··· GIVEN INFORMATION

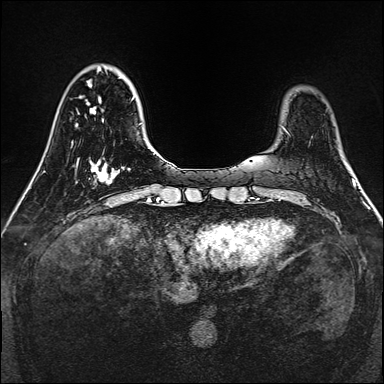
Breast MRI, one axial slice; position 37 of 160 along the scan axis; dynamic contrast-enhanced series, time point 2 of 7 at this slice position (early post-contrast); 1.5 T; TE 2.3 ms, TR 5.2 ms; 384 × 384 image matrix, field of view 320 × 320 mm. Female patient.
Structures marked on this image (semi-automatically segmented with operator editing):
- enhancing-tissue mask used for the functional tumour volume (all voxels passing the contrast-enhancement thresholds inside the analysis volume; usually the tumour): bounding box [x1, y1, x2, y2] px = [89, 160, 114, 184]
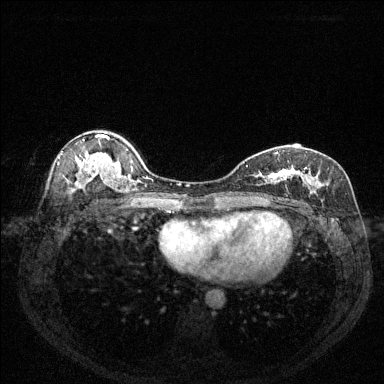
Breast MRI (dynamic contrast-enhanced), one axial slice; position 86 of 144 along the scan axis; dynamic contrast-enhanced series, time point 2 of 6 at this slice position (early post-contrast); 1.5 T; TE 1.7 ms, TR 4.6 ms; 1.2 mm slice thickness; 384 × 384 image matrix, field of view 320 × 320 mm. Female patient.
Structures marked on this image (semi-automatically segmented with operator editing):
- enhancing-tissue mask used for the functional tumour volume (all voxels passing the contrast-enhancement thresholds inside the analysis volume; usually the tumour): box from (x=246, y=152) to (x=322, y=200) px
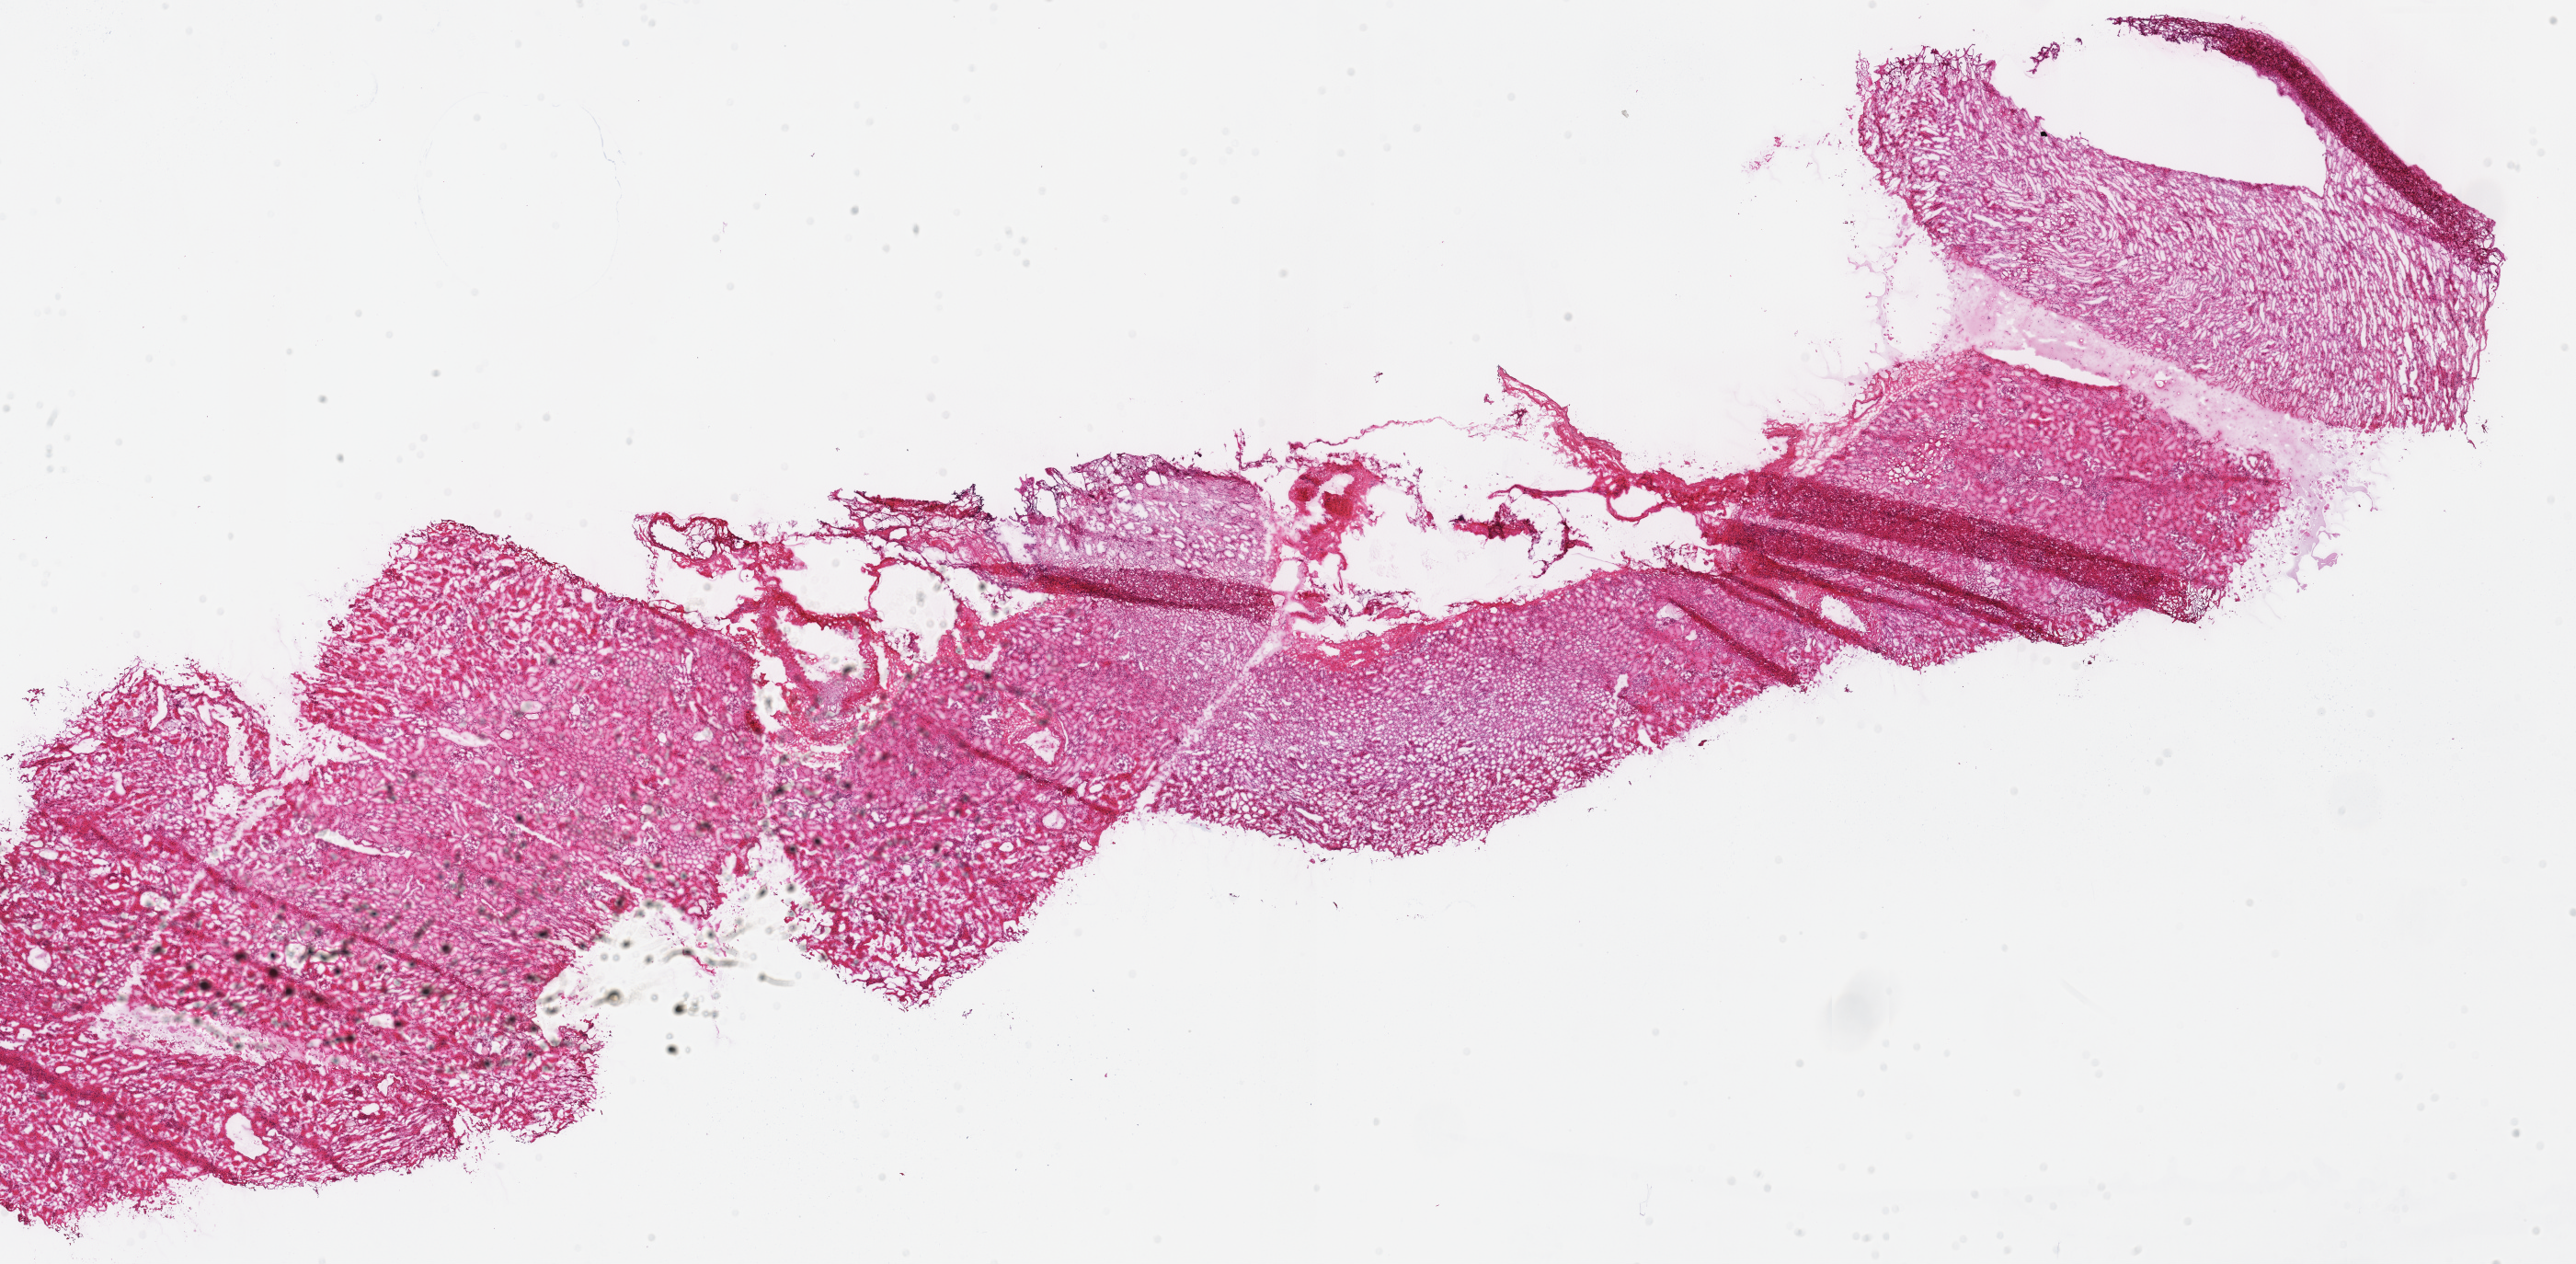
Whole-slide histology image, H&E-stained — a low-resolution overview of the entire scanned area, about 22.0 x 10.8 mm (acquisition: 40x scan), frozen section from the top of the tissue portion, solid tissue normal (non-tumour tissue) sample from the kidney. Female, age 44 years at initial diagnosis.
This section: solid tissue normal (non-tumour) sample from the same patient. Patient diagnosis: Renal cell carcinoma, chromophobe type.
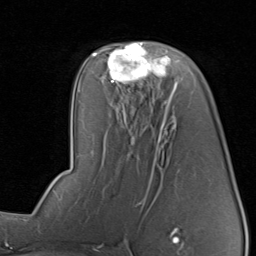
Breast MRI, one axial slice; position 48 of 80 along the scan axis; cropped to one breast; dynamic contrast-enhanced series, time point 2 of 8 at this slice position (early post-contrast); 1.5 T; TE 1.7 ms, TR 4.5 ms; 2 mm slice thickness; 256 × 256 image matrix, field of view 180 × 180 mm. Female patient.
Annotated regions visible in this slice (semi-automatically segmented with operator editing):
- enhancing-tissue mask used for the functional tumour volume (all voxels passing the contrast-enhancement thresholds inside the analysis volume; usually the tumour): box from (x=96, y=42) to (x=177, y=91) px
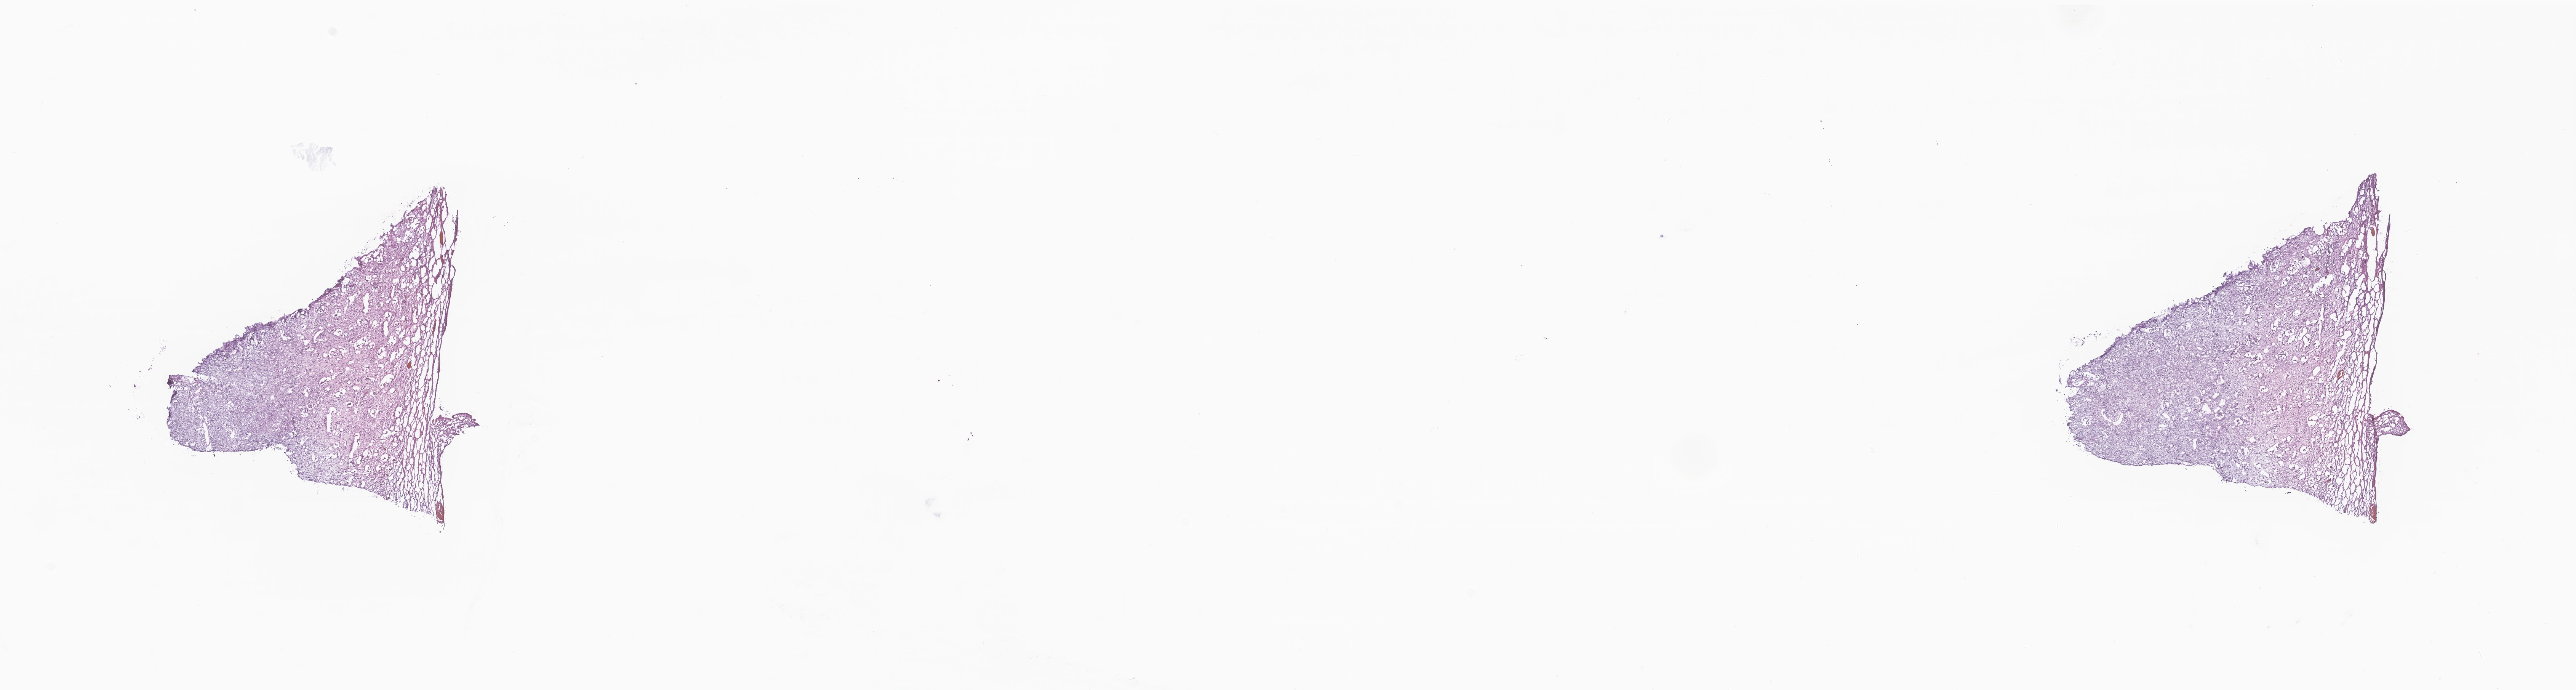
Whole-slide image, haematoxylin and eosin stain of tumor tissue from the brain — whole scanned area (about 28.5 x 7.6 mm) shown as a low-resolution overview; frozen section (OCT-embedded). Male patient, age 82 months (6 years 10 months).
Recorded diagnosis: Neoplasm, benign.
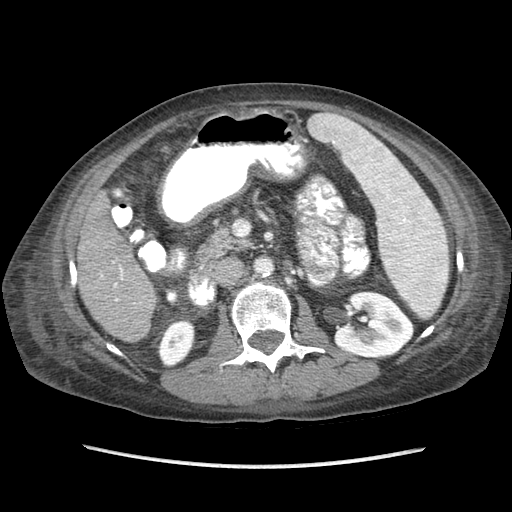
Contrast-enhanced abdominal CT (liver protocol), one axial slice; position 28 of 87 along the scan axis; soft-tissue window (W 400 / L 40 HU); 2.5 mm slice thickness; 512 × 512 image matrix, field of view 340 × 340 mm. Case-level facts recorded for this patient, not image findings: diagnosis: hepatocellular carcinoma (patient treated with transarterial chemoembolisation; whether this scan precedes or follows treatment is not stated here); TNM stage (as recorded): Stage-IIIB; Child-Pugh class: A; tumour differentiation: no biopsy; tumour nodularity: uninodular.
Annotated regions visible in this slice (semi-automatic segmentation, software-assisted and operator-edited):
- liver parenchyma outside the tumour (the mass and vessels are separate outlines, so this box may not span the whole liver): bounding box (x1, y1, x2, y2) in pixels: (77, 192, 156, 342)
- portal vein: (101, 261, 123, 301)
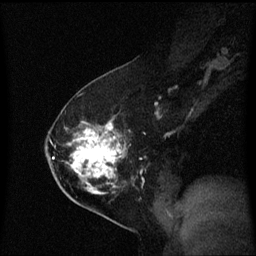
Breast MRI (dynamic contrast-enhanced), one sagittal slice; slice 36 of 60 in the series (ordered by position); dynamic contrast-enhanced series, image 2 of 3 at this slice position (ordered by acquisition); 1.5 T; TE 4.2 ms, TR 8.4 ms; 256 × 256 image matrix. Patient: female, 54 years. Case-level facts recorded for this patient, not image findings: setting: breast cancer imaged before/during neoadjuvant chemotherapy; receptor status: HER2-positive.
Structures marked on this image (semi-automatic segmentation, software-assisted and operator-edited):
- analysis volume of interest (the breast-tissue region the enhancement analysis was run in; not a lesion): bounding box <59,122,140,199> (left, top, right, bottom; pixels)
- tumour enhancement mask (voxels above the 70 % enhancement threshold inside the analysis volume of interest): <70,123,123,195>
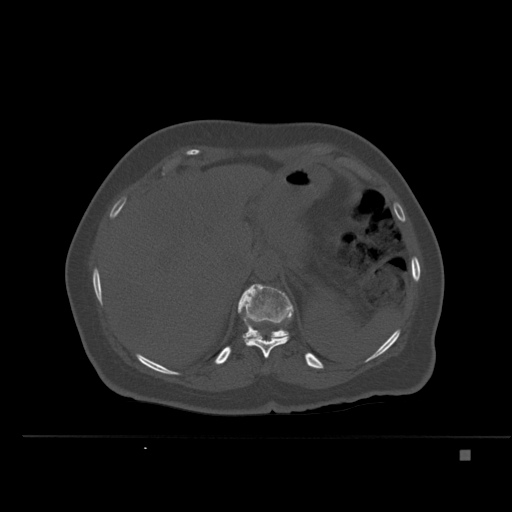
CT including the spine, one axial slice. Slice 264 of 477 in the series (ordered by position). Bone window (W 1800 / L 400 HU). 1.5 mm slice thickness. 512 × 512 image matrix. Patient: female, 74 years. Case-level facts recorded for this patient, not image findings: primary cancer: colon.
Outlined on this slice (semi-automatic segmentation, software-assisted and operator-edited):
- T11 vertebra: bounding box [x1, y1, x2, y2] px = [244, 335, 289, 358]
- T12 vertebra: [238, 284, 294, 338]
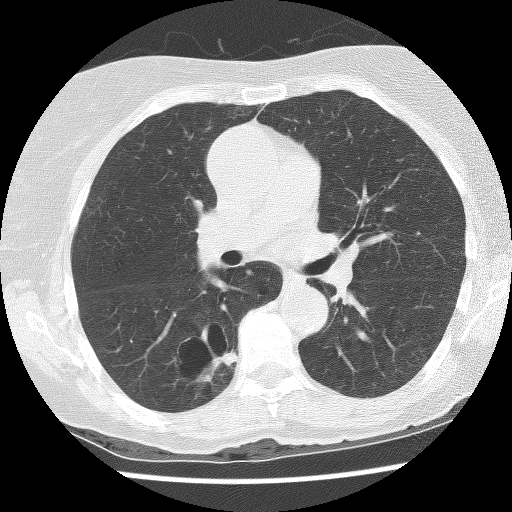
Low-dose screening chest CT, axial slice, first (baseline) screen, lung window (W 1500 / L -600 HU), 2.5 mm slice thickness, lung (sharp) reconstruction kernel (BONE), slice 55 of 136 in the series. Female, age 69 years at enrolment. Former smoker at enrolment.
Lesion marked by an expert reader, bounding box <155,319,247,395> (left, top, right, bottom; pixels). The screening reader recorded 2 non-calcified nodules or masses ≥4 mm on this exam (right lower lobe, right lower lobe); which of them this box marks is not recorded. Lung cancer was diagnosed 288 days after this screen: non-small cell carcinoma, right lower lobe, poorly differentiated (G3), stage IB (AJCC 6th edition), 36 mm at pathology.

······

*TASK*.
Pictures should not appear in the copy. Write out exactly the lines above from the first one through the line that contains "(x=322, y=200) px".

*PROBLEM SOLUTION*.
Breast MRI, one axial slice; position 37 of 160 along the scan axis; dynamic contrast-enhanced series, time point 2 of 7 at this slice position (early post-contrast); 1.5 T; TE 2.3 ms, TR 5.2 ms; 384 × 384 image matrix, field of view 320 × 320 mm. Female patient.
Structures marked on this image (semi-automatically segmented with operator editing):
- enhancing-tissue mask used for the functional tumour volume (all voxels passing the contrast-enhancement thresholds inside the analysis volume; usually the tumour): bounding box [x1, y1, x2, y2] px = [89, 160, 114, 184]
Breast MRI (dynamic contrast-enhanced), one axial slice; position 86 of 144 along the scan axis; dynamic contrast-enhanced series, time point 2 of 6 at this slice position (early post-contrast); 1.5 T; TE 1.7 ms, TR 4.6 ms; 1.2 mm slice thickness; 384 × 384 image matrix, field of view 320 × 320 mm. Female patient.
Structures marked on this image (semi-automatically segmented with operator editing):
- enhancing-tissue mask used for the functional tumour volume (all voxels passing the contrast-enhancement thresholds inside the analysis volume; usually the tumour): box from (x=246, y=152) to (x=322, y=200) px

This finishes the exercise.